31 December 2007

Work's Outing

I am guessing that this very grand occasion with everyone dressed in their finery was the annual summer outing of the optical firm that my grandfather worked for before starting out on his own. I believe that my grandfather, Sydney Howard, is the eighth person from the right standing at the back. As he started out on his own around April 1914 then this picture was taken before that date. Note the charabanc on the left of the picture - presumably hired especially for the outing. Although they probably referred to it as a charabanc it is more likely a double decker bus.

Snow Bears

Apart from the unbelievable cuteness of this photo from the late 1950s, I like it because it reminds me that as a child I didn't know about snowmen.
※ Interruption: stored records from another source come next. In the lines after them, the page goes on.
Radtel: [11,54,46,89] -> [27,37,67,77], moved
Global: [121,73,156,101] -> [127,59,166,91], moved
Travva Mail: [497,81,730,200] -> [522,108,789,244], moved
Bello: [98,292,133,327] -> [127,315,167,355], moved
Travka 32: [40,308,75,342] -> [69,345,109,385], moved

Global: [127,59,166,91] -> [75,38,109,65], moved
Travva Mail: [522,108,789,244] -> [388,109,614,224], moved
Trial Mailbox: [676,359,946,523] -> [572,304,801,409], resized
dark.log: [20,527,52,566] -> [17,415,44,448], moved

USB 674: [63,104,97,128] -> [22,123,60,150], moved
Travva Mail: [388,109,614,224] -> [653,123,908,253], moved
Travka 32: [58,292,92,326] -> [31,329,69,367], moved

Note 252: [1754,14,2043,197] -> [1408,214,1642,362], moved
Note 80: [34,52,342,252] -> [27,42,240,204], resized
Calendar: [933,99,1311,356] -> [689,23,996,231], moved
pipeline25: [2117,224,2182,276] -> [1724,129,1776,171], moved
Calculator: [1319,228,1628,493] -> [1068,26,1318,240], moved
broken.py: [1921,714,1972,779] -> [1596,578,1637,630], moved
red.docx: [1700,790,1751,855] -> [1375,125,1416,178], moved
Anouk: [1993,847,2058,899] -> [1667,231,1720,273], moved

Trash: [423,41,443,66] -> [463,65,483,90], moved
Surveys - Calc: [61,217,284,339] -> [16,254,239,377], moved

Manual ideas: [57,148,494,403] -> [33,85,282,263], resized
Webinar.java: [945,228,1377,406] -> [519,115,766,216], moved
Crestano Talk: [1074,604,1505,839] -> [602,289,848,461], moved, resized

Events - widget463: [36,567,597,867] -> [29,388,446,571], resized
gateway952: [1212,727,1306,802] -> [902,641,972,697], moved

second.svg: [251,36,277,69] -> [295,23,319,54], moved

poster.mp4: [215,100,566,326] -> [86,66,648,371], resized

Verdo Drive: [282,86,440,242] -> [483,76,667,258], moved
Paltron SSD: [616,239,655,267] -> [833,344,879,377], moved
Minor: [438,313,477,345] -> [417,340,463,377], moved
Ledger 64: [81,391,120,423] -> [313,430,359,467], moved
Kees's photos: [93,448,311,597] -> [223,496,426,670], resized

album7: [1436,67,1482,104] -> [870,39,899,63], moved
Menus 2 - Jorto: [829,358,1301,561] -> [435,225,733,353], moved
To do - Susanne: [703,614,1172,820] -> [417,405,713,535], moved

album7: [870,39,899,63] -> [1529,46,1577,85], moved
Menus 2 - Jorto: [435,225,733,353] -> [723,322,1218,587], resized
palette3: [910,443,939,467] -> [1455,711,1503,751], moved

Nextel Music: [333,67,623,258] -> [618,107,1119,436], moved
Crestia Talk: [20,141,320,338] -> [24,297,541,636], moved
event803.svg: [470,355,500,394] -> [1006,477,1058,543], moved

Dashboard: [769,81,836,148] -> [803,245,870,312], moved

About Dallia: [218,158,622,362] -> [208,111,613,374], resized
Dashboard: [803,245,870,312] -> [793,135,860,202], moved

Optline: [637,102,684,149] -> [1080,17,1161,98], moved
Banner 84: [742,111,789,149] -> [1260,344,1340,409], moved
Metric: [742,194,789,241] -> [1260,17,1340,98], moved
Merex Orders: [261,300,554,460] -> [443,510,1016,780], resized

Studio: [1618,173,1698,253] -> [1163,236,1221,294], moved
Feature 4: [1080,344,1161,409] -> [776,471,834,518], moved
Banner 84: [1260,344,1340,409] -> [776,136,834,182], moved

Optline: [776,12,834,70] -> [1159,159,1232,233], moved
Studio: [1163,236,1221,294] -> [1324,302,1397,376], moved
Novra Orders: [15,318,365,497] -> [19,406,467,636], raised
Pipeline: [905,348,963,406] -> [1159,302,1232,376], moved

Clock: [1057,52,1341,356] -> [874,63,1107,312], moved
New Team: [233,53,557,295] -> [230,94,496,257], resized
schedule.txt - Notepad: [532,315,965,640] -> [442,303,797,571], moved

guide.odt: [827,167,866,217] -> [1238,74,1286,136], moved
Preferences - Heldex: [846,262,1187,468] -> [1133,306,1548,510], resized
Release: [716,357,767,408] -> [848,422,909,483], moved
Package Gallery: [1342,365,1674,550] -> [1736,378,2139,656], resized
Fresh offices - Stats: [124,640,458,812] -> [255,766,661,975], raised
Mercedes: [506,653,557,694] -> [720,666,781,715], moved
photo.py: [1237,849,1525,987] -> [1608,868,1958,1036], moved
Of course this was long before the Briggs story. Whenever there was enough snow when I was growing up my father always made a snow bear. The one in the photo here is a particularly fine example. In subsequent years I always throught the traditional snowman had something missing - the large pointed ears!

For the eyes and nose my father used pieces of coke which we used as fuel for the kitchen Rayburn. It was probably in good use on a day like this baking hot cakes for tea. I remember my mother's delight when we moved house and she had an electric cooker for the first time - with a thermostatic oven.

20 October 2007

Flood defences

I drove past this in the car today but had to go back on foot to check I had read this sign correctly. I'm not at all sure whether the instruction 'do not remove' is intended to refer to the wall or the sign itself. However, in view of the damage that can be caused by flooding I sincerely hope that nobody would be tempted to sneak up and remove the wall. Wall thefts and removals as we know are commonplace these days and I hope this warning notice serves its purpose and deters any potential culprits.

06 October 2007

Dalek Invasion of Suffolk

Back in the mid-1970s this giant Dalek was a familiar sight in Aldeburgh, Suffolk where it trundled up and down the Saxmundham Road and made a guest appearance at the Aldeburgh Cinema for the annual town carnival. It also made forays out into the High Street to advertise the film 'Peter Pan'.

The Dalek in question was built in 1976 using plans published by the BBC in a Radio Times Dr Who Special, and using materials and components that the BBC workshops used to create their own Dalek versions - except that this one ended up rather bigger, standing a good 6 feet high!

The Dalek made its debut public appearance on the steps of the Royal Albert Hall in South Kensington just as the opening night of the Proms was ending and caused quite a stir among the concert goers as they streamed down the steps into Prince Consort Road.

This Dalek's reputation for getting into trouble started off when it was trundling along Oxford Street and stopped temporarily outside Debenham's. The commissionaire was alarmed at the huge crowd gathering around it and called the police. Minutes later a 'Black Maria' screamed to a halt alongside and what seemed like an army of uniformed officers piled out of the back and surrounded the Dalek. They then remonstrated with the Dalek that it was causing an obstruction and attempted to arrest it, much to the amusement of the assembled crowd.

However, it was the Dalek's misfortune to be solen overnight from its temporary home at Imperial College that brought it to the attention of millions when it's plight was featured on the BBC television programme 'Blue Peter', the ITV crime reporting programme 'Police Five' and a sprinkling of radio programmes and newspaper articles.

01 October 2007

London Airport - How Quaint!

I recently came across an edition of Visitor's London by Harold F. Hutchison and published by London Transport in 1955. In the light of the progress being made with Heathrow's Terminal Five, I was amused by this entry:

"London Airport is about 14 miles from the West End on the south of the Bath Road. It will not be fully completed for several years, but it is already an impressive and fascinating sight. There is a public enclosure where the visitor is given a running commentary on departures and arrivals, and the children have such additional amusements as pony rides, a miniature railway, and sandpits. Conducted tours of the airfield and short flights are arranged. London Airport displays the world's latest aircraft flying to and from every continent."

I doubt that the author had in mind quite so many years before completion! And what of the sandpits?


30 September 2007

Sestrel Hand Held Sighting Compass

This was given to my father by my uncle (my mother's brother) possibly in the 1960s and to my knowledge never been used. As part of my de-cluttering exercise I dug it out and was intrigued to see that it was made in Barking by the now-defunct Henry Browne & Son Ltd. A quick Google search revealed that an identical model was recently sold for £125 so I guess I'll hang on to it for a while.
It seems that Henry Browne were considered to be makers of very fine quality nautical instruments and were a part of Barking's proud maritime tradition. This compass is certainly very well made, with a beautiful wooden handle and a fine glass prism. Maybe it will come in useful when I finally retire and buy a boat!